## [Directions for this task]
In the listing below, locate the line that contains "(342, 764) none" and the line that contains "[55,923,222,942] a social". Restate word for word those two lines and every line between them, and nothing else.

## [Provided records]
BEGIN

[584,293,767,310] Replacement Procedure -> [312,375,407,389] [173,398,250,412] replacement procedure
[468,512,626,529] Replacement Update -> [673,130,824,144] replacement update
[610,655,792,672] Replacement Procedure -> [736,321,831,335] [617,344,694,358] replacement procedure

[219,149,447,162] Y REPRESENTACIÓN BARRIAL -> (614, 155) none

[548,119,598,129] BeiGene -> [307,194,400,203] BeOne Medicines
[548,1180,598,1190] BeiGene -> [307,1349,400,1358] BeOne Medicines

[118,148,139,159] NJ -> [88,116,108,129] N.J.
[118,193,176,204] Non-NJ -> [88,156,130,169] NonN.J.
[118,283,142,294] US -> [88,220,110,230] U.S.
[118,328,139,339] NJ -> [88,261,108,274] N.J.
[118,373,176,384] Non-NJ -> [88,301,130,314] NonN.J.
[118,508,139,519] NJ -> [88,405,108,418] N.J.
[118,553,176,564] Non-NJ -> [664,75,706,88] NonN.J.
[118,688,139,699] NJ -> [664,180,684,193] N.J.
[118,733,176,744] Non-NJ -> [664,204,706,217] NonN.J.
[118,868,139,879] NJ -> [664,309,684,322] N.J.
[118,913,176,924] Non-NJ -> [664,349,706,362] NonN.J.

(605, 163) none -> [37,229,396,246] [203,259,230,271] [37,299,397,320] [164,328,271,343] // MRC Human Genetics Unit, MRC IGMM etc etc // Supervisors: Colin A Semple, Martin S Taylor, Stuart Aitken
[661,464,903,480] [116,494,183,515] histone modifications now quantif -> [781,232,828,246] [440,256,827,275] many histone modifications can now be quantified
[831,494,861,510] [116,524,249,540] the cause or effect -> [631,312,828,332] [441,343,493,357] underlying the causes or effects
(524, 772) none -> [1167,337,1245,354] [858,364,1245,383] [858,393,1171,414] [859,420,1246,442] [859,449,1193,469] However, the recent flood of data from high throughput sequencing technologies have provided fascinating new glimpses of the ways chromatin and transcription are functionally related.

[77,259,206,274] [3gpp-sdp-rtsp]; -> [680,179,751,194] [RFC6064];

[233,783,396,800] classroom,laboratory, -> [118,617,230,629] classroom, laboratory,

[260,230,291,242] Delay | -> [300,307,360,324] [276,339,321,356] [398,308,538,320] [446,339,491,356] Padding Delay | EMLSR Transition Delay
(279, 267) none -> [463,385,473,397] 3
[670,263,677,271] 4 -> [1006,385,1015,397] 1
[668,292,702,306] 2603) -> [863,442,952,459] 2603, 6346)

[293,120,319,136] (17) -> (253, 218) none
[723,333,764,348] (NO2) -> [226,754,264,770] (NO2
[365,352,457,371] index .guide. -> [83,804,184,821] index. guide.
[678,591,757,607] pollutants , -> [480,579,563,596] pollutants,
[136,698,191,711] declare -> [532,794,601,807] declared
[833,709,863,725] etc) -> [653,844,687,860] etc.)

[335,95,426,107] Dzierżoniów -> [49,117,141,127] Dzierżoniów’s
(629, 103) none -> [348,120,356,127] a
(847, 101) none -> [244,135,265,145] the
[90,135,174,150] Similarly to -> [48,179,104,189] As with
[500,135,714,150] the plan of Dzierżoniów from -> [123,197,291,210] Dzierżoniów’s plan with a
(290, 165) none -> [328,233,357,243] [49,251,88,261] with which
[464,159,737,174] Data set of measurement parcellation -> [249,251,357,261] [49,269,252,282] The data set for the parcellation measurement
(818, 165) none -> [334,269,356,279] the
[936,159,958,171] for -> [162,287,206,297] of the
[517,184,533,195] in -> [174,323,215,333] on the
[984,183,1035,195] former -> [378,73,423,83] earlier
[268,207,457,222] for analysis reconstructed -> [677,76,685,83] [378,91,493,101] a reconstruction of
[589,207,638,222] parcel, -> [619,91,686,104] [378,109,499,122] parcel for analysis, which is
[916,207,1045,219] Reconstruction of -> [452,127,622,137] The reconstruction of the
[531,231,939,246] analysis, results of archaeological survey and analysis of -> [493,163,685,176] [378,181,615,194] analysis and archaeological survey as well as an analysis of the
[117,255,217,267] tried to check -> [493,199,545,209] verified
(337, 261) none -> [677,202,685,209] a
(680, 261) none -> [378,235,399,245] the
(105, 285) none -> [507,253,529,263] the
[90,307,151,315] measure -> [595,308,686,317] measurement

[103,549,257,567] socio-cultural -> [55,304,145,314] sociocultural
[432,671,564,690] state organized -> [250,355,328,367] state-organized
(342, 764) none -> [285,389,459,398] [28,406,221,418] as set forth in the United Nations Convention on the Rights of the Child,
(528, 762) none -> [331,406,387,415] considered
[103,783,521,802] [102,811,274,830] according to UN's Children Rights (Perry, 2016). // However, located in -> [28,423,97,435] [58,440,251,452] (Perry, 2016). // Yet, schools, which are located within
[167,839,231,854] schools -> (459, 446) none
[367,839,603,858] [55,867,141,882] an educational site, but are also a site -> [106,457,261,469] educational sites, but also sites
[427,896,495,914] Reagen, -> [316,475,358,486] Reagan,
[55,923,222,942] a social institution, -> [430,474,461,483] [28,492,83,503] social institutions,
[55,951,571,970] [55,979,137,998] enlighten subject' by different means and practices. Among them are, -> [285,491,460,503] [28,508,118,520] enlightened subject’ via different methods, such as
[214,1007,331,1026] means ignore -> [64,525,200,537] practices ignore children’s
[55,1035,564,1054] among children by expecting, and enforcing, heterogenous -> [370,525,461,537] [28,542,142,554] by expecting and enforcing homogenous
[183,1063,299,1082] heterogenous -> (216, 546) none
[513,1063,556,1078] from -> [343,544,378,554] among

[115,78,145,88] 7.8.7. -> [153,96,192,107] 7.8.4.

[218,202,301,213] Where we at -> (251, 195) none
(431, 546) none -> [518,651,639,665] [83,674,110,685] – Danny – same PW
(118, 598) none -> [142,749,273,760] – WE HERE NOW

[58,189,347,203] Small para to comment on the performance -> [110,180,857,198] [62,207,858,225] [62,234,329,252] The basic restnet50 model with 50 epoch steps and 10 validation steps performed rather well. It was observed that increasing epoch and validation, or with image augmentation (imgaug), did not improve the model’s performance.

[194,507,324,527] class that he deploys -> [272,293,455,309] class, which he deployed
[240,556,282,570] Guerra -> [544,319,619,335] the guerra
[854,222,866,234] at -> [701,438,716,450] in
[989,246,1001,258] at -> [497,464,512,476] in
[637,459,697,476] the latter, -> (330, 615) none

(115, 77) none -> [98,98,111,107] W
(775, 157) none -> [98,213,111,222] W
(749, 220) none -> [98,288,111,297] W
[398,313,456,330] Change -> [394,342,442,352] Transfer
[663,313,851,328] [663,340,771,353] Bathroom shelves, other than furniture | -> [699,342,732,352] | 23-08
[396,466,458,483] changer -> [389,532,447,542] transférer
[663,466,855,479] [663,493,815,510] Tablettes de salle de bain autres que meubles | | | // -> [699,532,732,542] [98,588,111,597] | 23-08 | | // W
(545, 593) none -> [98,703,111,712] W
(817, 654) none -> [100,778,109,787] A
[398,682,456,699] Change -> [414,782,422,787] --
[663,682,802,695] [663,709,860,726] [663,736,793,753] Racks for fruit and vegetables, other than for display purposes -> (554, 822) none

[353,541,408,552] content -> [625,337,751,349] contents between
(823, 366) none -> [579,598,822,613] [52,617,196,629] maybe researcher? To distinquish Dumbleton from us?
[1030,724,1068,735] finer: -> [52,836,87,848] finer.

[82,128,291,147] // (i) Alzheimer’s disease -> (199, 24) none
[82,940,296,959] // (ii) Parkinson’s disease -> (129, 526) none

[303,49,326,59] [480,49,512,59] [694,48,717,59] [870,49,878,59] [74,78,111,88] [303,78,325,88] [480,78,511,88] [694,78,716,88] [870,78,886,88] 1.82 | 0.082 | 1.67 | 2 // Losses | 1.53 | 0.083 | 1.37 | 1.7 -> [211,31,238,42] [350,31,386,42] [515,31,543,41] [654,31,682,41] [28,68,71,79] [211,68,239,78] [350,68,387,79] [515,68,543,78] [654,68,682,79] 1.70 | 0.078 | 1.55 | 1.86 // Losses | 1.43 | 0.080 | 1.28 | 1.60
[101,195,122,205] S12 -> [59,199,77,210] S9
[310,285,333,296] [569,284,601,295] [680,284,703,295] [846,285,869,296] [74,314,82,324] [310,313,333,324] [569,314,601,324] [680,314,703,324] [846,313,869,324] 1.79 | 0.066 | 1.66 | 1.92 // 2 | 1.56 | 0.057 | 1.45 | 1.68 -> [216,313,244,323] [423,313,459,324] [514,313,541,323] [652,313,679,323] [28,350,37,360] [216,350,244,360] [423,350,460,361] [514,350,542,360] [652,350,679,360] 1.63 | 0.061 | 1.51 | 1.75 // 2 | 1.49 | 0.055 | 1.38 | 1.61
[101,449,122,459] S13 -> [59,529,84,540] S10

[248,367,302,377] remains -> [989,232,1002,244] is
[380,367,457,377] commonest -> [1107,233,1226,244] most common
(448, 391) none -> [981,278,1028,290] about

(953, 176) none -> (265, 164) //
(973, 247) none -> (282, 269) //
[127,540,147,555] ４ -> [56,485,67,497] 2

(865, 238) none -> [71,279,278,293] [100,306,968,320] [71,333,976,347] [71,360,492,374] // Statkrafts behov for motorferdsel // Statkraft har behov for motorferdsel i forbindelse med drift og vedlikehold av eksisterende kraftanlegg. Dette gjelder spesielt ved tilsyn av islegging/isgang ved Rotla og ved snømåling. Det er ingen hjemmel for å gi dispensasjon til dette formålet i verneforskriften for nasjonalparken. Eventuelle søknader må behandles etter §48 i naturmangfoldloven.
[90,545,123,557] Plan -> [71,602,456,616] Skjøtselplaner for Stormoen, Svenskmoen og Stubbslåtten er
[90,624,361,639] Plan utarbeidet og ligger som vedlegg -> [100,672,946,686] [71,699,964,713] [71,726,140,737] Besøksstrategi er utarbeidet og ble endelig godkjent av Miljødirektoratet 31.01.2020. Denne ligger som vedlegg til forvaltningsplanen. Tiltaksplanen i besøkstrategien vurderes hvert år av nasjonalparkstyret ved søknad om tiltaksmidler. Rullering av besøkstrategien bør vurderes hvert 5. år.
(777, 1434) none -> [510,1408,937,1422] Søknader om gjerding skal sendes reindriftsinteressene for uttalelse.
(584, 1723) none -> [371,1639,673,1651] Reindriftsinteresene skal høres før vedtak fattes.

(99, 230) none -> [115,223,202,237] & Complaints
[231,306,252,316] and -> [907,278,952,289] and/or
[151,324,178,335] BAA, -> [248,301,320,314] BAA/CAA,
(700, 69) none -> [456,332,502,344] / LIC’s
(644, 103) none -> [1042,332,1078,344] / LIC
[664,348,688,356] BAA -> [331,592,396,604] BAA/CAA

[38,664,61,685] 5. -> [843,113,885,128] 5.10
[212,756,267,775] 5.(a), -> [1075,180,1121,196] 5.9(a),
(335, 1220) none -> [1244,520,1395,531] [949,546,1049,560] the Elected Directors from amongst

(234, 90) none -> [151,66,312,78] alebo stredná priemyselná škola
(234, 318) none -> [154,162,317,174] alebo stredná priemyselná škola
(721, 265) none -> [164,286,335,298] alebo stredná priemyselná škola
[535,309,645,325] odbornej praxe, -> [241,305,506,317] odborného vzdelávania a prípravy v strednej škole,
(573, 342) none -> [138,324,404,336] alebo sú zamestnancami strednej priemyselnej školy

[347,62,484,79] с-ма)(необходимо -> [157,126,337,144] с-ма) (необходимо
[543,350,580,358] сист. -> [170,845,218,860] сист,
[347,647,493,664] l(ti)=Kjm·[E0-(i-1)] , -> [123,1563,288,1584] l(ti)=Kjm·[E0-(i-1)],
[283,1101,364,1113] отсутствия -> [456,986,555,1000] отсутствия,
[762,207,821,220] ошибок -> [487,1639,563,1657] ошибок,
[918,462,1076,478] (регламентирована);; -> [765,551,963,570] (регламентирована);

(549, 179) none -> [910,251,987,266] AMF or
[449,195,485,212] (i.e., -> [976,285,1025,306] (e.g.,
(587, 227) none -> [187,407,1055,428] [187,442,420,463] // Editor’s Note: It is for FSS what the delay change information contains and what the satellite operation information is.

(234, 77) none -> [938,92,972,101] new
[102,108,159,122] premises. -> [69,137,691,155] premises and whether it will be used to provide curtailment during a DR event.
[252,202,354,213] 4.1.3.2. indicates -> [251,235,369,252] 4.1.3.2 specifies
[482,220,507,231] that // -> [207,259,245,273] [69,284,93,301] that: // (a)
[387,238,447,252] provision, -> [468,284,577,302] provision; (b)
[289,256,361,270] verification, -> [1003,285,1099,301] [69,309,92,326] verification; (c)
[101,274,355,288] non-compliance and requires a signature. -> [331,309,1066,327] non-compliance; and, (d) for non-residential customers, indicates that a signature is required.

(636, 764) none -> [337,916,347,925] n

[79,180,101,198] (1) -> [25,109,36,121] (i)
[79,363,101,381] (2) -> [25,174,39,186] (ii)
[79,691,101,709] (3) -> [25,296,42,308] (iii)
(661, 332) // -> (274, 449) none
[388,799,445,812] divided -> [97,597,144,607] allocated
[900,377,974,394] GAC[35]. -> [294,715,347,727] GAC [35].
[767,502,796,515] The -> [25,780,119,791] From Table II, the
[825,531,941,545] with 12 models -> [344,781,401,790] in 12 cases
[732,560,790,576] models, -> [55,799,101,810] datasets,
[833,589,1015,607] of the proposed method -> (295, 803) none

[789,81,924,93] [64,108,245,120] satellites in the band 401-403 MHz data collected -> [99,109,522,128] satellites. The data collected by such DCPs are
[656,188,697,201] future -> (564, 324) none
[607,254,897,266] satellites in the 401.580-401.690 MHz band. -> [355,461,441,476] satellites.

END

## [Solution]
(342, 764) none -> [285,389,459,398] [28,406,221,418] as set forth in the United Nations Convention on the Rights of the Child,
(528, 762) none -> [331,406,387,415] considered
[103,783,521,802] [102,811,274,830] according to UN's Children Rights (Perry, 2016). // However, located in -> [28,423,97,435] [58,440,251,452] (Perry, 2016). // Yet, schools, which are located within
[167,839,231,854] schools -> (459, 446) none
[367,839,603,858] [55,867,141,882] an educational site, but are also a site -> [106,457,261,469] educational sites, but also sites
[427,896,495,914] Reagen, -> [316,475,358,486] Reagan,
[55,923,222,942] a social institution, -> [430,474,461,483] [28,492,83,503] social institutions,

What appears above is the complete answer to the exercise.